Nvidia Backs DeepInfra in $107 Million Raise

Nvidia has invested in DeepInfra, a company specializing in an optimized AI inference cloud built around Nvidia’s GPU hardware, to enhance efficient access to open-source AI models and reduce inference costs. With $107 million in new funding, DeepInfra plans to expand its infrastructure across the US and globally, overcoming supply chain challenges through strategic partnerships to meet the growing demand for scalable AI inference services.

Nvidia has invested in DeepInfra, a company focused on building a specialized inference cloud that enables efficient access to open-source AI models. DeepInfra’s infrastructure is purpose-built to optimize AI inference, which is a critical phase in deploying AI models. Nvidia’s participation in the funding round reflects its interest in supporting technologies that enhance the utilization of its GPU hardware for AI workloads.

Unlike competitors such as Cerebras, which position themselves as alternatives to Nvidia, DeepInfra aligns closely with Nvidia’s hardware ecosystem. The company believes Nvidia’s GPUs remain the most efficient solution for AI inference and has heavily invested in leveraging this hardware. DeepInfra collaborates with Nvidia to improve inference efficiency and reduce the cost per token processed, anticipating that inference will account for the majority of AI compute demand in the future.

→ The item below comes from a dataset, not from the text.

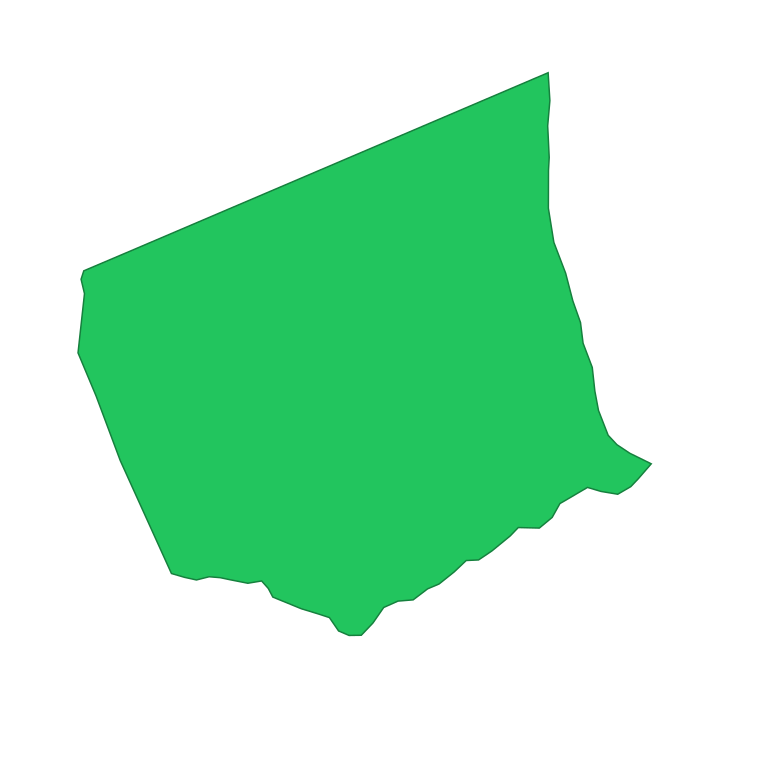 Santo Antônio do Caiuá, Paraná, Brazil (Mercator projection), rotated 67°
{"feature_id": "56859067B63646792478521", "entity_name": "Santo Antônio do Caiuá", "entity_type": "district", "adm_level": 2, "iso_a3": "BRA", "parent_name": "Brazil", "parent_adm1": "Paraná", "projection": "mercator", "projection_center": [-52.325, -22.693], "detail": "fine", "context": "isolated", "style": "filled", "palette": "green", "viewbox_px": 768, "rotation_deg": 67, "n_neighbors": 0, "source": "geoboundaries", "source_scale": "gbopen_adm2", "svg_char_len": 950}
<svg xmlns="http://www.w3.org/2000/svg" viewBox="0 0 768 768"><g transform="rotate(67 384 384)"><path d="M161.6,111.3L161.6,125.2L162.5,572.2L162.5,616.1L169.2,621.9L183.8,624.4L235.8,653.5L282.5,653.7L351.5,656.7L475.4,653.7L484.0,643.2L491.1,633.2L493.1,620.3L498.3,610.4L504.1,602.1L514.2,587.2L517.5,573.6L527.0,570.4L536.7,569.6L558.7,547.8L570.1,534.2L577.7,525.5L593.6,522.3L601.8,514.4L606.4,503.1L599.7,487.6L589.6,471.6L589.3,456.0L594.1,441.5L589.6,423.9L589.6,411.4L584.4,392.8L578.6,377.3L582.9,365.7L579.8,349.8L573.1,327.0L568.6,316.5L577.3,297.3L572.5,281.3L562.8,268.8L560.6,251.6L558.7,237.1L567.7,226.2L576.8,211.9L574.9,196.9L570.6,187.0L561.9,169.2L543.8,184.8L530.9,193.3L518.8,197.7L492.2,196.9L473.0,192.7L450.1,185.8L424.2,184.8L404.2,179.1L381.3,177.7L353.0,173.5L320.0,172.3L286.4,164.0L251.6,149.1L240.0,143.4L218.6,135.5L210.4,132.5L188.0,120.6L161.6,111.3Z" fill="#22c55e" stroke="#15803d" stroke-width="1.5"/></g></svg>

DeepInfra currently processes around five trillion tokens per week, achieving cost efficiencies through a combination of hardware deployment and software optimization. Key to their approach is effective caching mechanisms, such as key-value caches, which reduce redundant computations when AI agents make repeated requests with similar contexts. This focus on the entire stack—from data center selection to software design—has allowed DeepInfra to build a scalable and efficient inference cloud over the past four years.

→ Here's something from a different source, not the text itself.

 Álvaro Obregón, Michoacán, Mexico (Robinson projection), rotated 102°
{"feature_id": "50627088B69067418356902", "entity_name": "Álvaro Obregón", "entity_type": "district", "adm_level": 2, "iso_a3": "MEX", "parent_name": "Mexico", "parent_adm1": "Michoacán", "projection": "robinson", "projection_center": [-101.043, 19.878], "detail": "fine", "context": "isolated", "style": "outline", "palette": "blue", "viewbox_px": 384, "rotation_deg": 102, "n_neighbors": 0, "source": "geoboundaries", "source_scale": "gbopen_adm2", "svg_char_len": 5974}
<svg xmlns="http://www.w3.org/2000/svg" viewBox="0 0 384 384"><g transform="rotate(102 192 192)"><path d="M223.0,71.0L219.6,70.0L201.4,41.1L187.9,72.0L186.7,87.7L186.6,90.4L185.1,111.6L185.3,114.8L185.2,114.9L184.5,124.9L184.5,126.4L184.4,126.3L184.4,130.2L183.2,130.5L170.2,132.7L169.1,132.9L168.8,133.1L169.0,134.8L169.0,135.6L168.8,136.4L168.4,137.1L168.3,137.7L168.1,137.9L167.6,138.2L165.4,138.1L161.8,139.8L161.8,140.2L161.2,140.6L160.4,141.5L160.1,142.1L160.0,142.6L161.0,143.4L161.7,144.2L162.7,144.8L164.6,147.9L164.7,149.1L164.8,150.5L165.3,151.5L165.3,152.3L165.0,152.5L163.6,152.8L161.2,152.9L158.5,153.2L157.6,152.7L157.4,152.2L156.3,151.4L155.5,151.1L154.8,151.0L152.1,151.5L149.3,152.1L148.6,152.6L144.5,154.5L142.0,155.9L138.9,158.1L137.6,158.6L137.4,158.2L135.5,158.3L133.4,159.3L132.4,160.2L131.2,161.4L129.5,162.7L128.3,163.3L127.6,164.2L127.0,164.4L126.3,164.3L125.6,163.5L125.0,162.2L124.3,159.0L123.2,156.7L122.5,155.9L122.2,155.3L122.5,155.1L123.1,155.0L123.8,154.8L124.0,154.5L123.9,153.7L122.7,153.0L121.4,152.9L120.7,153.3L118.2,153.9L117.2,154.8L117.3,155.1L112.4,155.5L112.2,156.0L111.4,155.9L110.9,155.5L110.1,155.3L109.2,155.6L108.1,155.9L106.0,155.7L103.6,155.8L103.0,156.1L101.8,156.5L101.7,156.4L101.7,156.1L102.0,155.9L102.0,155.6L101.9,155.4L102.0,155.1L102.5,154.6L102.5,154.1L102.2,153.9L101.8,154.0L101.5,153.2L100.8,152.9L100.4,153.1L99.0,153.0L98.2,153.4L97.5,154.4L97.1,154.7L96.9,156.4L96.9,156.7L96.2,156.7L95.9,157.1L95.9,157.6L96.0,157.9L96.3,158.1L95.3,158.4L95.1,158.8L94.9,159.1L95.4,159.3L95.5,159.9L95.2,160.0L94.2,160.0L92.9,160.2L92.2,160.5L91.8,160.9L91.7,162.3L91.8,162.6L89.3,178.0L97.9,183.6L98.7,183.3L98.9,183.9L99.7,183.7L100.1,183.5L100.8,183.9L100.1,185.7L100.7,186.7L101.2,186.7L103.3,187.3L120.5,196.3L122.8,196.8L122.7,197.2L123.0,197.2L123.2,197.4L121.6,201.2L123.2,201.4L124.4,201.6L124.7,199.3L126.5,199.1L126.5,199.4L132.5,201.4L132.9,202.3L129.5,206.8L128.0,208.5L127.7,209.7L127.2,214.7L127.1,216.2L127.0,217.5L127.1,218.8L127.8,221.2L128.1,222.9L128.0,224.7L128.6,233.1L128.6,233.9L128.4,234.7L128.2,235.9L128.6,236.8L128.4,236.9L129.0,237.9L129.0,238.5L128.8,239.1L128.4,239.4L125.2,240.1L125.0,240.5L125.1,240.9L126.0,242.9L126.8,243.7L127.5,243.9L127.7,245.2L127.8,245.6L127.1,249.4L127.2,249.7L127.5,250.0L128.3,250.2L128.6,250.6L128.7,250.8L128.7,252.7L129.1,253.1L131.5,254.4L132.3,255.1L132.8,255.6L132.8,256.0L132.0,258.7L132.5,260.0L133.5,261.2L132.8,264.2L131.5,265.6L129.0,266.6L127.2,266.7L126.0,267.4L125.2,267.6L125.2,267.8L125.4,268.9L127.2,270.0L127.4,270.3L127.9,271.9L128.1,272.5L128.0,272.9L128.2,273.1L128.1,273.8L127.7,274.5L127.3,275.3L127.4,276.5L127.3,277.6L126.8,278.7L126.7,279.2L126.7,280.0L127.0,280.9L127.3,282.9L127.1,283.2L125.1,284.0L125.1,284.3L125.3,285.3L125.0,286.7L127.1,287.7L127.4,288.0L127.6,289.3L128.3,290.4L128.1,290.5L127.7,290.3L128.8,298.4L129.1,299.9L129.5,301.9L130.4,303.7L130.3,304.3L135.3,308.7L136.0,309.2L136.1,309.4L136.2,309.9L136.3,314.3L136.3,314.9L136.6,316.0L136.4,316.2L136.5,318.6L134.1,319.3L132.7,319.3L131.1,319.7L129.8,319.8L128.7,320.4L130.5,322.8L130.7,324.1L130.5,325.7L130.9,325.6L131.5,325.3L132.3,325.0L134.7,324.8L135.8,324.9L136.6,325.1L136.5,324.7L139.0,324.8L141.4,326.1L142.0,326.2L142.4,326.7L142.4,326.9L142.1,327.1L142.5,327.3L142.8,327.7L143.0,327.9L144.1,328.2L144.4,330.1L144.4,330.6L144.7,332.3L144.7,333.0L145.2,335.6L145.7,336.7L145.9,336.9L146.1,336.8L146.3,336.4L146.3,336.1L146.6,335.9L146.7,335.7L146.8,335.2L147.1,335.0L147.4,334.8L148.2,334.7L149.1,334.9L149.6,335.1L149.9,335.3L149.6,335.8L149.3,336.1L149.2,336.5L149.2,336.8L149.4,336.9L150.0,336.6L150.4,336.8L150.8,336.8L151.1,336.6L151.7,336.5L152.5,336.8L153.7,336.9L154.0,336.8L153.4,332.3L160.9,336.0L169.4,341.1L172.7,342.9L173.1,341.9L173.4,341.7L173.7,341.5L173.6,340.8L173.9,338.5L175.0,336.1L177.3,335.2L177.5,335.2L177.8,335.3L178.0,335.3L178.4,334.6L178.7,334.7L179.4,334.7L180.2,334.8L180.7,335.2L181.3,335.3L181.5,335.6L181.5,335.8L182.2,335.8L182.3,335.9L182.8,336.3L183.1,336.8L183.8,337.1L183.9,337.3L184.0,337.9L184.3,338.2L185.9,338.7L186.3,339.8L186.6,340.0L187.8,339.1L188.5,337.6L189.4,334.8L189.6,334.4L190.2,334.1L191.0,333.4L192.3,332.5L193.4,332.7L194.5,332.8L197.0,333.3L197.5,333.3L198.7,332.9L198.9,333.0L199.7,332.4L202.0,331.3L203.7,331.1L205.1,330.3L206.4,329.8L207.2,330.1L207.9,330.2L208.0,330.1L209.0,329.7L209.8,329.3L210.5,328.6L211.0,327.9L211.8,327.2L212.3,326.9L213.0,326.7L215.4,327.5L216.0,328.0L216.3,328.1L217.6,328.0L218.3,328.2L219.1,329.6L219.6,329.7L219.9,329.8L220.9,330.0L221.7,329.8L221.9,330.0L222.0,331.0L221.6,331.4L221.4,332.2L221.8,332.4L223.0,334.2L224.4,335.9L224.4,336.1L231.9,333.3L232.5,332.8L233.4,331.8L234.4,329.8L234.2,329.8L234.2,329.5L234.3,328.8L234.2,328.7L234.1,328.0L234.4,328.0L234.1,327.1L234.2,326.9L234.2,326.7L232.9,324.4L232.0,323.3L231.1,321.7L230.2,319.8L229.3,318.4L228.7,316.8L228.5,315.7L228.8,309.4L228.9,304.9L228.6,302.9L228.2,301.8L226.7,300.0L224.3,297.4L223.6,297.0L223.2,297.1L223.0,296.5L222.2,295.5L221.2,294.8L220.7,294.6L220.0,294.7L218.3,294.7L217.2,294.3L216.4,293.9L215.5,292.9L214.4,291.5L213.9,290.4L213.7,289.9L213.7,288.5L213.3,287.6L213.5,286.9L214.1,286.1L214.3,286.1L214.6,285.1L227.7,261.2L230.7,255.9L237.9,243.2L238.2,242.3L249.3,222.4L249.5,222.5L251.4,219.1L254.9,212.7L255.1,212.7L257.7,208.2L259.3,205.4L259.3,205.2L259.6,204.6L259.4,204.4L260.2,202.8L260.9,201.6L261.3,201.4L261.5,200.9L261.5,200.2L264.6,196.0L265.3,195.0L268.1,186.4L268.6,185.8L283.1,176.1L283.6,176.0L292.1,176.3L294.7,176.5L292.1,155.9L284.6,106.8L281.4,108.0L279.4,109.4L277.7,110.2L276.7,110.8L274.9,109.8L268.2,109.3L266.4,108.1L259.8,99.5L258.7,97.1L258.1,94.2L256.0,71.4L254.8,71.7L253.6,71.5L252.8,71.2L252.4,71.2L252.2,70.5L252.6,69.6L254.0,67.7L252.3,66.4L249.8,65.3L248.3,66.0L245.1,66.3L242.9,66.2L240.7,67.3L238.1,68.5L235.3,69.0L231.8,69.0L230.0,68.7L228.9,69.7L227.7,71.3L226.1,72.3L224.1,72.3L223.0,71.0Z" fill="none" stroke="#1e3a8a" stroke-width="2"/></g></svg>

With the recent $107 million funding, DeepInfra plans to expand its platform by deploying the latest Nvidia chips and scaling operations across the United States, with future plans to enter European and Asian markets. The company operates out of eight data centers and aims to increase its infrastructure footprint to meet growing demand for AI inference services globally.

Supply chain challenges, particularly shortages of memory and storage components, have impacted DeepInfra’s ability to build inference clusters. Strategic investors like Samsung and Super Micro play a crucial role in securing necessary hardware supplies. Given the immense compute requirements for AI inference—far exceeding traditional computing needs—DeepInfra emphasizes the importance of strong partnerships to navigate chip shortages and ensure steady growth in its AI infrastructure capabilities.